Stored data entries

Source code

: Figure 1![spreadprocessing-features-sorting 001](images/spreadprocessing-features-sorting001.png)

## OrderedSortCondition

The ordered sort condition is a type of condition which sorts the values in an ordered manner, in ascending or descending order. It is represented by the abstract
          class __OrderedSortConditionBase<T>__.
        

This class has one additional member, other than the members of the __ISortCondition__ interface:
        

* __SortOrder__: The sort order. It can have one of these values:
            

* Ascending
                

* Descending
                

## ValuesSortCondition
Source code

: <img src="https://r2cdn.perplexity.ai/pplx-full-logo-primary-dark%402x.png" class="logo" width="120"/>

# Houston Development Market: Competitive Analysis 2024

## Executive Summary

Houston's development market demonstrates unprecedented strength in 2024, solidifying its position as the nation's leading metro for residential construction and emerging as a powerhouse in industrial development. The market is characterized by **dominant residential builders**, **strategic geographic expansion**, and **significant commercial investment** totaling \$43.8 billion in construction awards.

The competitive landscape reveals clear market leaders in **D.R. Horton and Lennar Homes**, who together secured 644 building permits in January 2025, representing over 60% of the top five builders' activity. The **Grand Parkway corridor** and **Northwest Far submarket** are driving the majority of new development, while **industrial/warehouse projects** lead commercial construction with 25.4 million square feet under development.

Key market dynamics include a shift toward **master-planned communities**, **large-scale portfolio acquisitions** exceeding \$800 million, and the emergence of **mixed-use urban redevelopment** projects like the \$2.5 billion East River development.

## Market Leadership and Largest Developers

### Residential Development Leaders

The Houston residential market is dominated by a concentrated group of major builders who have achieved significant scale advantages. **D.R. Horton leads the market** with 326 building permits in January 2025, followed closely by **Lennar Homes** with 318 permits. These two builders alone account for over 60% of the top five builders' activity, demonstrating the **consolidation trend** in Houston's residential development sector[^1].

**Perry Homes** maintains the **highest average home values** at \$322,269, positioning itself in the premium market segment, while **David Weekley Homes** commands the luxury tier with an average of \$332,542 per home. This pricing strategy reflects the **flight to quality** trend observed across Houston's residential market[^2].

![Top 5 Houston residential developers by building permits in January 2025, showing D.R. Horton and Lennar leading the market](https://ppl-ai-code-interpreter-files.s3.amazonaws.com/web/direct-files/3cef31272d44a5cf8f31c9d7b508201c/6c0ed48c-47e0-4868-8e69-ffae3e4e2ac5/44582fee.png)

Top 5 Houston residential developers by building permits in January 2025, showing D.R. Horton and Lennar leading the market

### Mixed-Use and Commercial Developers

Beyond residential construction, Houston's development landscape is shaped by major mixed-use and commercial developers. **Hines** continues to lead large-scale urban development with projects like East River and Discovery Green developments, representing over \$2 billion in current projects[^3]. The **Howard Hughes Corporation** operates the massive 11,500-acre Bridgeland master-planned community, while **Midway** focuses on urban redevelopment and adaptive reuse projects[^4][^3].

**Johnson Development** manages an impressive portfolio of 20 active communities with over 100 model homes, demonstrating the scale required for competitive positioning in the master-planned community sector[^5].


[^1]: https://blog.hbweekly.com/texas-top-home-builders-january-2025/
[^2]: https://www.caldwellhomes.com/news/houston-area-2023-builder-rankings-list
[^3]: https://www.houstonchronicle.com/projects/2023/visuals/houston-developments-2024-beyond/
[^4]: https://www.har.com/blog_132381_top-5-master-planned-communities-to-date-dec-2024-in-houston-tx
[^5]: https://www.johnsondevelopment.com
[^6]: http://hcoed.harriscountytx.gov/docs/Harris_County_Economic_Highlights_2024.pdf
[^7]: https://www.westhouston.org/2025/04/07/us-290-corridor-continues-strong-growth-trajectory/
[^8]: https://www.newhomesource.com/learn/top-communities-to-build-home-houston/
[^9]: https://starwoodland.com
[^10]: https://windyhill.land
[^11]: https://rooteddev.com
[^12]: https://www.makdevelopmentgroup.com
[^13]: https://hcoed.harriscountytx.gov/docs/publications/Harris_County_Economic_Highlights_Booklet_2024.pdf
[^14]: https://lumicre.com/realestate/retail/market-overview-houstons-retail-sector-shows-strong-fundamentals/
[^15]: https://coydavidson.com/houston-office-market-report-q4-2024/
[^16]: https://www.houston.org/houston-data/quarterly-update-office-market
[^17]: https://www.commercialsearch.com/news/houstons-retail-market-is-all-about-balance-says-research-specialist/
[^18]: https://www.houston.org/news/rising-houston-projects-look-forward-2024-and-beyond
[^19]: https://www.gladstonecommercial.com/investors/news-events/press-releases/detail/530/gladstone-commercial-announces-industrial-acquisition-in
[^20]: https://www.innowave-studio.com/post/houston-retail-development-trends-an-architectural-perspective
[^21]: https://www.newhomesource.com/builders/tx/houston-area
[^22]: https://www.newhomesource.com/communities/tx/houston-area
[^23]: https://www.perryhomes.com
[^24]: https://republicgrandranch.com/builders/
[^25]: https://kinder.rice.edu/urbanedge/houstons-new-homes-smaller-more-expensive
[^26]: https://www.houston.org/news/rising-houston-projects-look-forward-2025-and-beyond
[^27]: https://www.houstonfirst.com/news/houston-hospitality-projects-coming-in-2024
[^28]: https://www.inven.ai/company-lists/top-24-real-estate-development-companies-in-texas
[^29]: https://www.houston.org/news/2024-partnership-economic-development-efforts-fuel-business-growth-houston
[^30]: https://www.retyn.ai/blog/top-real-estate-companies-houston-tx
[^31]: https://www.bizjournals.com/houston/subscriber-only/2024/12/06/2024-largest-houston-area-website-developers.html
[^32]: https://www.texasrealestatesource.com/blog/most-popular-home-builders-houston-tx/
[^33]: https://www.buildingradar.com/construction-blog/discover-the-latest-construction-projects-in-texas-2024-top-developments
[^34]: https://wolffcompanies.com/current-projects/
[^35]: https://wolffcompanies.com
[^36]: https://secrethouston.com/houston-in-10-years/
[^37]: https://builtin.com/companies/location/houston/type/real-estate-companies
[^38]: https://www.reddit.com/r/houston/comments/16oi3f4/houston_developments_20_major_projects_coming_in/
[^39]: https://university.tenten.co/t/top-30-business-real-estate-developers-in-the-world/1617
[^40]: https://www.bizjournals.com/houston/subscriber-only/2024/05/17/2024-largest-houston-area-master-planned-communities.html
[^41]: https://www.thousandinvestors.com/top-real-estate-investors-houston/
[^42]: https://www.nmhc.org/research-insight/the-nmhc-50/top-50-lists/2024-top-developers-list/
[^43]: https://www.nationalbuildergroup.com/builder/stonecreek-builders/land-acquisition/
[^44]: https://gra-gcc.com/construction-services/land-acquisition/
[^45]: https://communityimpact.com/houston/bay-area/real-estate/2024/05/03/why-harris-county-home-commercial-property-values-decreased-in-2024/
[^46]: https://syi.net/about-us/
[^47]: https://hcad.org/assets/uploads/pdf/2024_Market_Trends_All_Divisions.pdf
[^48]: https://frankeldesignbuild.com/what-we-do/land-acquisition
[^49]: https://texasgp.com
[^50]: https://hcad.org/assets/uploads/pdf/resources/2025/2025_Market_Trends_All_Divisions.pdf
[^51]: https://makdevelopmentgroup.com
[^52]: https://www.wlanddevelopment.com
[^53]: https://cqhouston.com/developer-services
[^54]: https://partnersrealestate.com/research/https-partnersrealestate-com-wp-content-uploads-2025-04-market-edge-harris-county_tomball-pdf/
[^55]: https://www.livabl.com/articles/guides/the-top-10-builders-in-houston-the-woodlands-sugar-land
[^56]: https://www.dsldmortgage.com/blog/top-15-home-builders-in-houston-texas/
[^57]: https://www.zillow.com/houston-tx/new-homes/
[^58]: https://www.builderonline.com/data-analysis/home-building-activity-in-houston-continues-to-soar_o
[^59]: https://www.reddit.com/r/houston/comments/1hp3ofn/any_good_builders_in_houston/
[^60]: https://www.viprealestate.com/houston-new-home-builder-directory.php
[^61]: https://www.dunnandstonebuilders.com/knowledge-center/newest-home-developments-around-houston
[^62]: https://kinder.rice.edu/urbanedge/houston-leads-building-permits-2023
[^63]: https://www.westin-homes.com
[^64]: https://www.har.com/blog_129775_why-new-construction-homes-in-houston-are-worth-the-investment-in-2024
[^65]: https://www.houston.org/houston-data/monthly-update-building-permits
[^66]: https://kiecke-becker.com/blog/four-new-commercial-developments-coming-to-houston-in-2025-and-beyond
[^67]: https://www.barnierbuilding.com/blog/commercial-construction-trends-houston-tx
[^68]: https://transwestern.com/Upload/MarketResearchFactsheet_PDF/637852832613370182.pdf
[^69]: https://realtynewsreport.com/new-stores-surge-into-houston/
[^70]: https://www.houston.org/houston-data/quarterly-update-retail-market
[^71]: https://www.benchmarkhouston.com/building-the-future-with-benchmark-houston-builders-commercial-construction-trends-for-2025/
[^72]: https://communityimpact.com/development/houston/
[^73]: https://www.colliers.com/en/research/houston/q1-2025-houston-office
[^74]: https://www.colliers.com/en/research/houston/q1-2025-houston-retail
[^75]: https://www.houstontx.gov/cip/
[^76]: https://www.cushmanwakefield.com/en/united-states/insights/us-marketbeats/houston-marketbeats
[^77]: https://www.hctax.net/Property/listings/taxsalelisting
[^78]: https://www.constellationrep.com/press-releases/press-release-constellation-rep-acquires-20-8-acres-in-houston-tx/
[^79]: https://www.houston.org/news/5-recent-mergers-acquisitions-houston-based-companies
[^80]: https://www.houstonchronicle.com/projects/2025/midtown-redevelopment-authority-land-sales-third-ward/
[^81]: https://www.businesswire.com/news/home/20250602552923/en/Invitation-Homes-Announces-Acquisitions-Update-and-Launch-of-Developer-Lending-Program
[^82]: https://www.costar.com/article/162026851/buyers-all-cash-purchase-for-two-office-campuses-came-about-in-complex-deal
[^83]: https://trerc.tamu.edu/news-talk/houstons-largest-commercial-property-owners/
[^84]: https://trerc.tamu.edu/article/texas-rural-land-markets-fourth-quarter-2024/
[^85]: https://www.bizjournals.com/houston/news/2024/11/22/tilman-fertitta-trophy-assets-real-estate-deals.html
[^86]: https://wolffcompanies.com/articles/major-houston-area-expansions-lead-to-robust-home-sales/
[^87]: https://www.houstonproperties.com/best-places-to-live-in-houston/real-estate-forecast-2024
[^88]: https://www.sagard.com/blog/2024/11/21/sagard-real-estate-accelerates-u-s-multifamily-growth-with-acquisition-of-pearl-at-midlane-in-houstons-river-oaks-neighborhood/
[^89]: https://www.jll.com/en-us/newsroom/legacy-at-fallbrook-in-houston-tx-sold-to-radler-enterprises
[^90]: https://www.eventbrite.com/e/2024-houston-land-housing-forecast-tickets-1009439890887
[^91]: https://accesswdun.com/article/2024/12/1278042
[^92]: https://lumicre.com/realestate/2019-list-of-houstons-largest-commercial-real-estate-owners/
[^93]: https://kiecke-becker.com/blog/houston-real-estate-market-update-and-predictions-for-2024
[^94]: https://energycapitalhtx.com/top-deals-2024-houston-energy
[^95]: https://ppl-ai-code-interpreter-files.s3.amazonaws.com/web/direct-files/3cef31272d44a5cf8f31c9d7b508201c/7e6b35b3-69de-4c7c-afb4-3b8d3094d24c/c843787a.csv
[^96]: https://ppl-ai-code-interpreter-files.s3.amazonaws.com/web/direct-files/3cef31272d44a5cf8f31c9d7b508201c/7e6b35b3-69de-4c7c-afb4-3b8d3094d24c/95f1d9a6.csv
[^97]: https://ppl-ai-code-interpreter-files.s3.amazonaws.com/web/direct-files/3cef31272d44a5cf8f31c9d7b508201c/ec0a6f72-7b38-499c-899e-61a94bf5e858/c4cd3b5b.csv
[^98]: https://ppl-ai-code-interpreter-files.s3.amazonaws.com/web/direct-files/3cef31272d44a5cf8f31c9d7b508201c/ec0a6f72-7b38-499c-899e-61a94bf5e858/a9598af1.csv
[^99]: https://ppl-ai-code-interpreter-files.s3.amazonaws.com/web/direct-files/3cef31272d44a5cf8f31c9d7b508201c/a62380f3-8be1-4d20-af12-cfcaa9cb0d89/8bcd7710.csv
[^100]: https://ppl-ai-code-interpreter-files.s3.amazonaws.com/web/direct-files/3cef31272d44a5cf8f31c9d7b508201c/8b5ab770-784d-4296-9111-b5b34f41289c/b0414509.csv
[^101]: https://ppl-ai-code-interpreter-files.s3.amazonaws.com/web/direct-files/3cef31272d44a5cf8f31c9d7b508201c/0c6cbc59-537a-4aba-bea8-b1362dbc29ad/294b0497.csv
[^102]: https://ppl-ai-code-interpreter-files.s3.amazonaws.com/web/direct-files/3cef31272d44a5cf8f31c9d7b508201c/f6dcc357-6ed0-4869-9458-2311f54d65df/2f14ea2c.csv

* _Try it_
Go through the data above from its first line and copy each line exactly, stopping once the line with "This class has" has been copied.

* _Solution to this exercise_
Source code

: Figure 1![spreadprocessing-features-sorting 001](images/spreadprocessing-features-sorting001.png)

## OrderedSortCondition

The ordered sort condition is a type of condition which sorts the values in an ordered manner, in ascending or descending order. It is represented by the abstract
          class __OrderedSortConditionBase<T>__.
        

This class has one additional member, other than the members of the __ISortCondition__ interface:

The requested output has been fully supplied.